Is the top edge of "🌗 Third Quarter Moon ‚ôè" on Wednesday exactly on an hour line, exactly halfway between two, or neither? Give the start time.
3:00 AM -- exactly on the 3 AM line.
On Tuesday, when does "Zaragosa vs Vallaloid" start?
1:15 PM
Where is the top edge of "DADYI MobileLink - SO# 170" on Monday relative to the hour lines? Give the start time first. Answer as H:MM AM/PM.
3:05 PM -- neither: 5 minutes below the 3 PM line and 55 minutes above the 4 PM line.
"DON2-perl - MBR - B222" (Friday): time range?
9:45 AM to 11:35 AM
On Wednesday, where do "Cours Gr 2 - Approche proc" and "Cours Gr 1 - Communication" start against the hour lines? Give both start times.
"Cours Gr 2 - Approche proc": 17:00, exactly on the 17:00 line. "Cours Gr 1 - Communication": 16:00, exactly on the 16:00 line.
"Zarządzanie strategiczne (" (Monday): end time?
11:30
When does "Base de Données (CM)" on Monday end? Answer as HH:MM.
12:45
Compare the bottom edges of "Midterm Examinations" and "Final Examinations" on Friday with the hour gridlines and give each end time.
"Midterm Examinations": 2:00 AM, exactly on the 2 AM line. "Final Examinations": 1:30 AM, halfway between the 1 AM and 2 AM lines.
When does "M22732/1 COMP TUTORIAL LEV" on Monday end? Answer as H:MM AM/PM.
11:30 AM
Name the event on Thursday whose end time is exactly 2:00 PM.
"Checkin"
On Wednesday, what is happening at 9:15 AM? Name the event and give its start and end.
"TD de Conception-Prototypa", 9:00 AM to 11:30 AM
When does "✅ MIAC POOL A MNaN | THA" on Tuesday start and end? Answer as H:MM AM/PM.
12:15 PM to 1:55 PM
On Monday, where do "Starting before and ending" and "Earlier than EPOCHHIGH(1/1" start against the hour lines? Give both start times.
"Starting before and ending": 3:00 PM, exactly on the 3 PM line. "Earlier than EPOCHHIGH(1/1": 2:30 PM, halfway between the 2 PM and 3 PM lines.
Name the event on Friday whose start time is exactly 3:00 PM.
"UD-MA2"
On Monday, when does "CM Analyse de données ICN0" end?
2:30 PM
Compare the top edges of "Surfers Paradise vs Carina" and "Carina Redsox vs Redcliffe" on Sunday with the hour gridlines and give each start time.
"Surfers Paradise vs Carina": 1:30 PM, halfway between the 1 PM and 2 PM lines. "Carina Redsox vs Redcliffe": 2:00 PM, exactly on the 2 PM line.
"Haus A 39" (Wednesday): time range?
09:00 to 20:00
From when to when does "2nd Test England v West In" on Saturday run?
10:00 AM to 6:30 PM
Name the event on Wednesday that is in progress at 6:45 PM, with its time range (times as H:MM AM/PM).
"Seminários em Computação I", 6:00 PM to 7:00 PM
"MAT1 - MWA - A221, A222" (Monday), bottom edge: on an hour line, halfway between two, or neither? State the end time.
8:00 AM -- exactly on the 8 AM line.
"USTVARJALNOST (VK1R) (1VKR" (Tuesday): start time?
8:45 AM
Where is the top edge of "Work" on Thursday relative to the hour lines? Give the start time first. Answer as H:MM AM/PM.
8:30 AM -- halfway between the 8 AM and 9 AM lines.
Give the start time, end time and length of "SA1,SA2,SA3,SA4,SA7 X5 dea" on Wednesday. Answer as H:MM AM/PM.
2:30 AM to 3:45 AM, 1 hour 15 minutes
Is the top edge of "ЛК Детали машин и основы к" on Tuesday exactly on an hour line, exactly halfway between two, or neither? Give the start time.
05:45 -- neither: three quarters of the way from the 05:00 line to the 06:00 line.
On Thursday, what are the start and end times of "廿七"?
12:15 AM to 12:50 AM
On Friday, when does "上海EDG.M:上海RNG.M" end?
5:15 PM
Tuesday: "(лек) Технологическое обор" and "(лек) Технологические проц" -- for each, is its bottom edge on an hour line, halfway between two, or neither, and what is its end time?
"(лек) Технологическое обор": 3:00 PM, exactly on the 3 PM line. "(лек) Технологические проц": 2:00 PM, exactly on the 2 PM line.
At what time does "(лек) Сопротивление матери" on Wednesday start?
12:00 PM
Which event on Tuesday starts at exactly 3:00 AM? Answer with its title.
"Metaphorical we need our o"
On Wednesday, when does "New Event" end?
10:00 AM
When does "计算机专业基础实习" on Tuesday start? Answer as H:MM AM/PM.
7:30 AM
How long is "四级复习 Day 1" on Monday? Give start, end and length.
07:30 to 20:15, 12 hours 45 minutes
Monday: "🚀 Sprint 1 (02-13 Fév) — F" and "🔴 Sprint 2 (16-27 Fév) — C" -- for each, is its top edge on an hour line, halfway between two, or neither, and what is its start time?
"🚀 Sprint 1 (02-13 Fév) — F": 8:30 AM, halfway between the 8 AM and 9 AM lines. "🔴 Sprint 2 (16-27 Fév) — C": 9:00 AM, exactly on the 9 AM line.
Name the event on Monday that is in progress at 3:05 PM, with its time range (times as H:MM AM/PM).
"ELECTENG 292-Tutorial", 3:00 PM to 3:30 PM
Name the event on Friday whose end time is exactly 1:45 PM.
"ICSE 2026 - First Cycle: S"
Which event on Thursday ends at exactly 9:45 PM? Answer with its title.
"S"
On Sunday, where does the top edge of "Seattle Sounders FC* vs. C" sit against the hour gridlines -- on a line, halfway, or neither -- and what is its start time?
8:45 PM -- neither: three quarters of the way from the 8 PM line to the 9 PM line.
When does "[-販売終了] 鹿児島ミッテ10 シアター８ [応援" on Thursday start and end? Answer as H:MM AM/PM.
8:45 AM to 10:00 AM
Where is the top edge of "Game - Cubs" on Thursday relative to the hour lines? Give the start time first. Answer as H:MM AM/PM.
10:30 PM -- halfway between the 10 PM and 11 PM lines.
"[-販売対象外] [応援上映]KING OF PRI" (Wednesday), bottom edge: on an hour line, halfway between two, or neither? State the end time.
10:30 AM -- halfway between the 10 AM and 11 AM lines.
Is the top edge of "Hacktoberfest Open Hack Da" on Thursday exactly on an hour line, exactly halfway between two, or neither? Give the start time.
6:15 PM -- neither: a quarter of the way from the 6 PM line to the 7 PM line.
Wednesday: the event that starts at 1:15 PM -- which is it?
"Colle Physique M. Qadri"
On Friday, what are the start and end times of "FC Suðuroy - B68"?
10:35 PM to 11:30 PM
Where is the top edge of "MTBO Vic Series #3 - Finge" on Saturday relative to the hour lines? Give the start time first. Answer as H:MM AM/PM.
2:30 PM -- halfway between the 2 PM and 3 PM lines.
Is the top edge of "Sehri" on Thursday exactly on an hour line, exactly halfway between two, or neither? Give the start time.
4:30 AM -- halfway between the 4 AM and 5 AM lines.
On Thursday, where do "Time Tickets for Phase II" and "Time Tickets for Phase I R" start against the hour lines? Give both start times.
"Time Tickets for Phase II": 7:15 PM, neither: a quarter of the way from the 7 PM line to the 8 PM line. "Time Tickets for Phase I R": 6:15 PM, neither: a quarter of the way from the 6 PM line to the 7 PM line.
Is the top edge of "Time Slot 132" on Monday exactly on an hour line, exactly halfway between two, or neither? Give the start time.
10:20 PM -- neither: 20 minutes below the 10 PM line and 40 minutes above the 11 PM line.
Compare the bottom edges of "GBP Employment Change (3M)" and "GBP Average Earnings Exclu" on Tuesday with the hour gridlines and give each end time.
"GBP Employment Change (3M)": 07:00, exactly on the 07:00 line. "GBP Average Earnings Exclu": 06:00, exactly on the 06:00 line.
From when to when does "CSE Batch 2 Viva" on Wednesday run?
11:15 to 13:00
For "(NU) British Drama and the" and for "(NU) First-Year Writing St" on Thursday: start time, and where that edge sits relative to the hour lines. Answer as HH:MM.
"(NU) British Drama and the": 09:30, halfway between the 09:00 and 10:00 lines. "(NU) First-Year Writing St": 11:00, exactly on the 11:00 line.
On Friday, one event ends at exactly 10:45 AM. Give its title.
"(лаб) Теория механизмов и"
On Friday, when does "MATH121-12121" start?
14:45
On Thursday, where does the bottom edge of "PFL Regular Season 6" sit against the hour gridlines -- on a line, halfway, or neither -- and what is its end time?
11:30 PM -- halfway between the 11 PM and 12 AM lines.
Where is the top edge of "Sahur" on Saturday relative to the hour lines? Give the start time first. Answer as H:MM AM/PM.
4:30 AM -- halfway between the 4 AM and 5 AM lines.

SET EXERCISE: Copy out, word for word, the lines of the records from the line with "on Wednesday run?" to the line with "11:30 PM -- halfway", including both of those lines.

EXERCISE OUTPUT:
From when to when does "CSE Batch 2 Viva" on Wednesday run?
11:15 to 13:00
For "(NU) British Drama and the" and for "(NU) First-Year Writing St" on Thursday: start time, and where that edge sits relative to the hour lines. Answer as HH:MM.
"(NU) British Drama and the": 09:30, halfway between the 09:00 and 10:00 lines. "(NU) First-Year Writing St": 11:00, exactly on the 11:00 line.
On Friday, one event ends at exactly 10:45 AM. Give its title.
"(лаб) Теория механизмов и"
On Friday, when does "MATH121-12121" start?
14:45
On Thursday, where does the bottom edge of "PFL Regular Season 6" sit against the hour gridlines -- on a line, halfway, or neither -- and what is its end time?
11:30 PM -- halfway between the 11 PM and 12 AM lines.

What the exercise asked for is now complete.